Ogni mattina, per una abitudine acquisita da tempo unitamente a quella di svegliarmi presto, ascolto la rassegna stampa di Rai radio uno.
Fino all'ospite (tre o quattro su cinque - la trasmissione è in onda dal lunedì al venerdì - sono di sinistra e contro il Governo, alla faccia di "TeleMeloni") è veramente una trasmissione di informazione.
Ma non rende un buon servizio alla stampa e ai giornalisti italiani.
La lettura, che i conduttori che si alternano con grande professionalità, dei titoli, di brani degli editoriali, copre quotidianamente una dozzina di giornali e, in questo caso, vengono citati miracolosamente persino i quotidiani di area Centro Destra, anche se lo spazio loro dedicato è con un minutaggio molto inferiore a quelli dei fogli cattocomunisti.
Ma quel che voglio rilevare sono due aspetti dell'infantilismo giornalistico.
Salta subito all'occhio, anzi all'orecchio, che di informazione ve ne è poca, perchè la abissale differenziazione dei titoli e delle impostazioni, denota come non si cerchi di fornire al lettore la notizia oggettiva di quel che è accaduto (il famoso "chi, dove, come, quando") ma si svicoli nella più facile risposta al "perchè", dove prevale la fantasia, la dietrologia, le "fonti riservate" o "che vogliono rimanere anonime" che probabilmente sono solo invenzioni di chi scrive, visto che vengono riportate, virgolettate, frasi che si sarebbero scambiati privatamente leaders politici e addirittura capi di stato, come se il giornalista di turno avesse una cimice permanente con cui ascoltare le private conversazioni e, comunque, sono spesso differenti da una testata all'altra.
Il "perchè", che in teoria sarebbe la quinta "W", viene piegato, spiegato, usato e abusato ai fini della propaganda a favore della parte politica di cui si sostengono le idee.
Stendiamo un velo pietoso sulle opinioni personali, che non interessano, dell'ospite in fine trasmissione (oggi Maurizio Molinari) esposte con una saccenza che indurrebbe a spegnere la radio, se subito dopo non ci fosse la striscia (10 minuti letterari) di Pietrangelo Buttafuoco con il suo "Lupus in fabula".
Il secondo aspetto è il gratuito disfattismo e allarmismo che sembra essere la parola d'ordine della stampa adesso che al Governo c'è il Centro Destra con la Meloni.
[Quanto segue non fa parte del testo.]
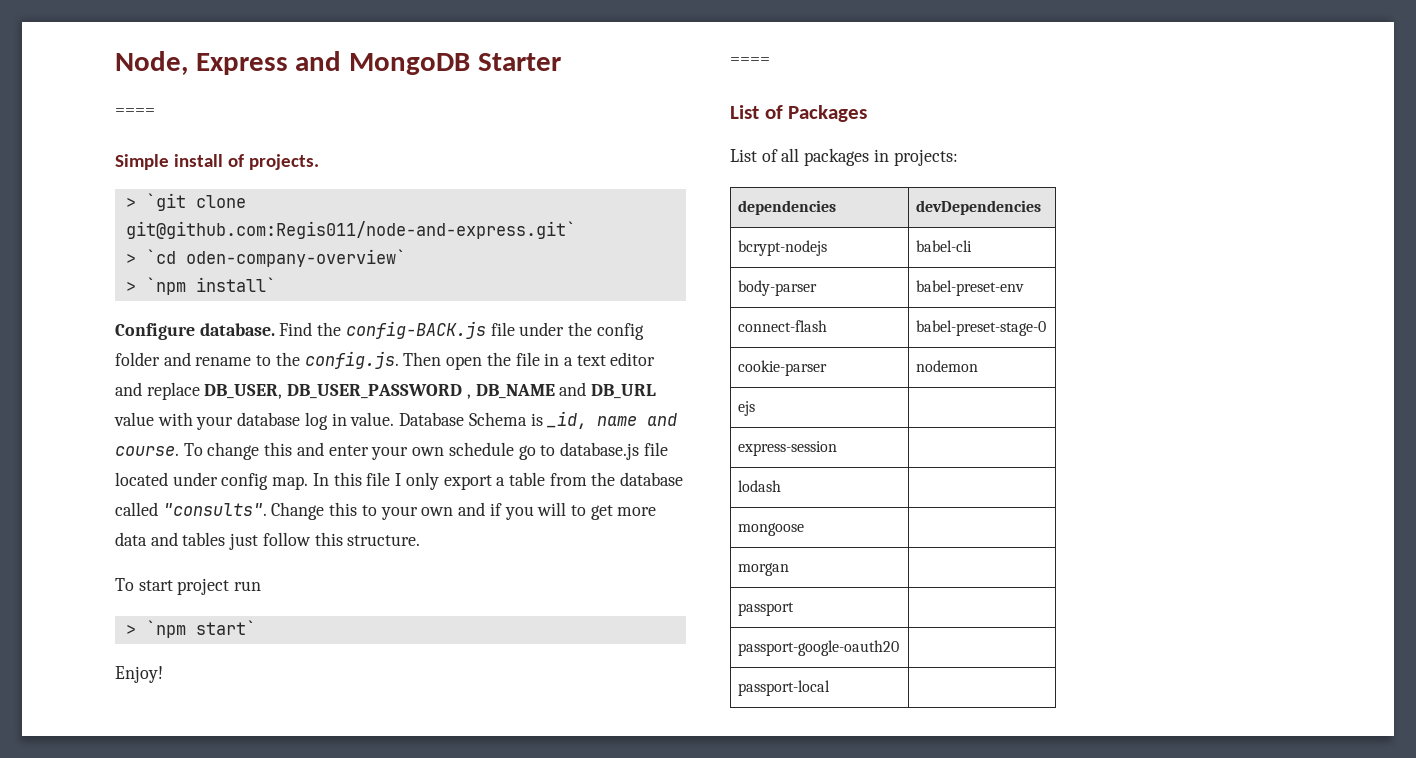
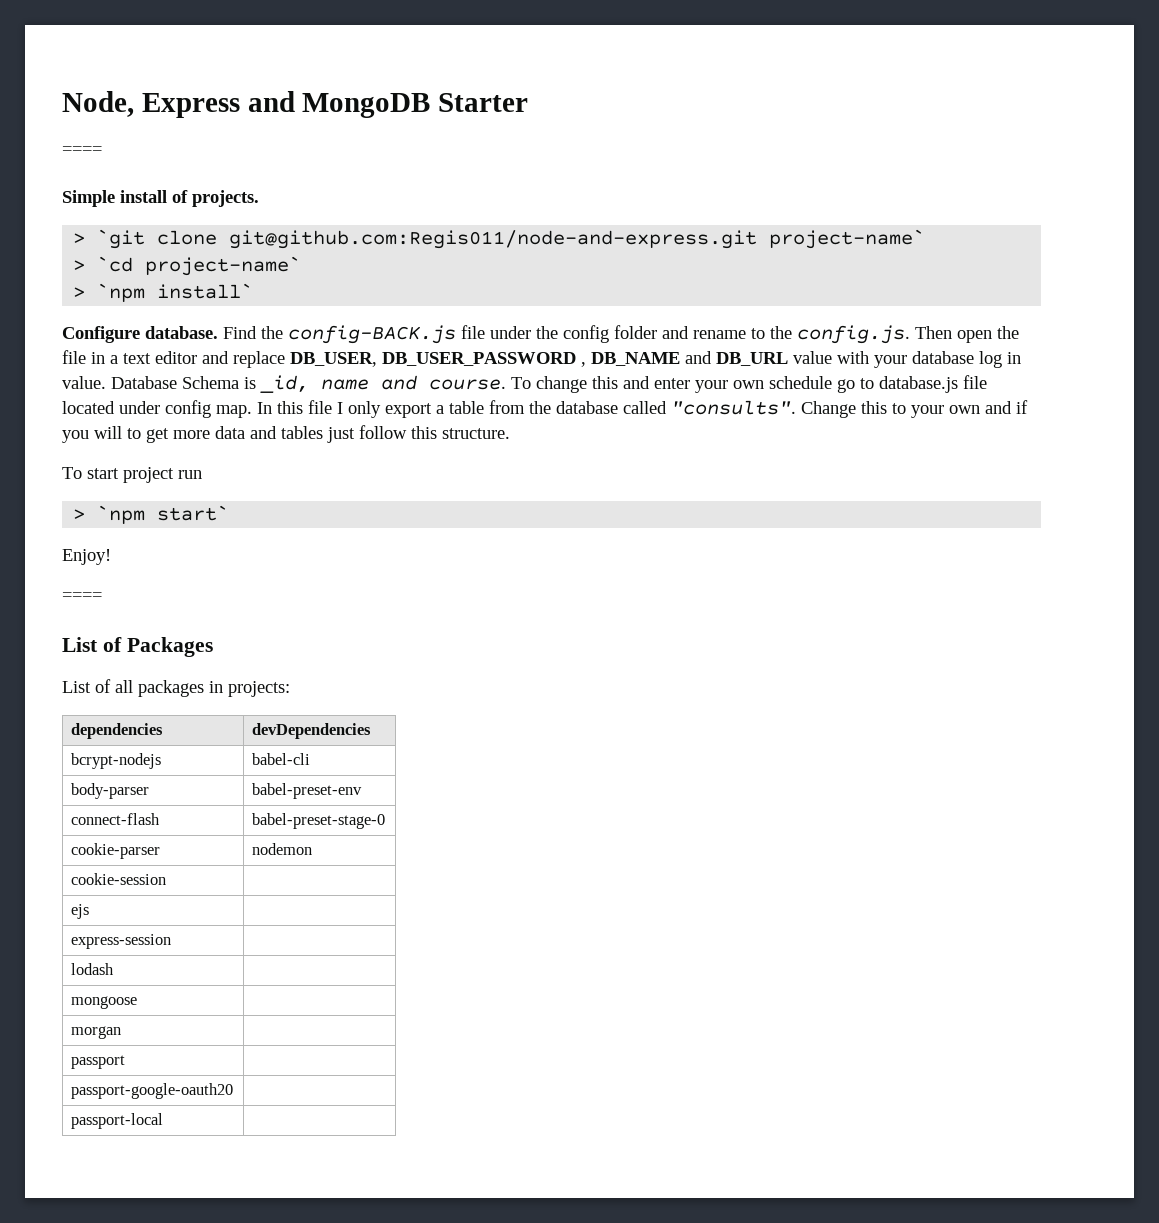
[125,221,576,239] git@github.com:Regis011/node-and-express.git` -> [229,229,926,249] git@github.com:Regis011/node-and-express.git project-name`
[185,249,406,267] oden-company-overview` -> [145,256,302,276] project-name`
(979, 366) none -> [71,873,167,885] // cookie-session |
Nessuno che ricordi come nel 2022, quando il Fenomeno era riverito da giornalisti e testate, il gas fosse schizzato a 320 euro al megawattore contro i 50 odierni, la benzina avesse superato stabilmente i 2 euro contro l'1,73 di oggi, ma allora tutto andava bene, nessuno che dipingesse il nostro futuro a tinte così fosche come vengono, strumentalmente, dipinte oggi quando, pure, dopo tre anni di sano Governo di Centro Destra abbiamo dei fondamentali più solidi sia nelle riserve energetiche che nei dati finanziari.
E' una costante campagna tendente a demolire un Governo che ha restituito all'Italia stabilità e credibilità, per favorire, nelle menti contorte di chi la persegue, il ritorno di un governo tecnico che non rispecchi il voto popolare ma sia frutto di una congiura di Palazzo con alchimie e transumanze di parlamentari da una parte all'altra.
Poi non ci si lamenti se la stampa e, più in generale, il giornalismo è in crisi, arrivando a breve a rendere reale la battuta che i quotidiani hanno più giornalisti che lettori.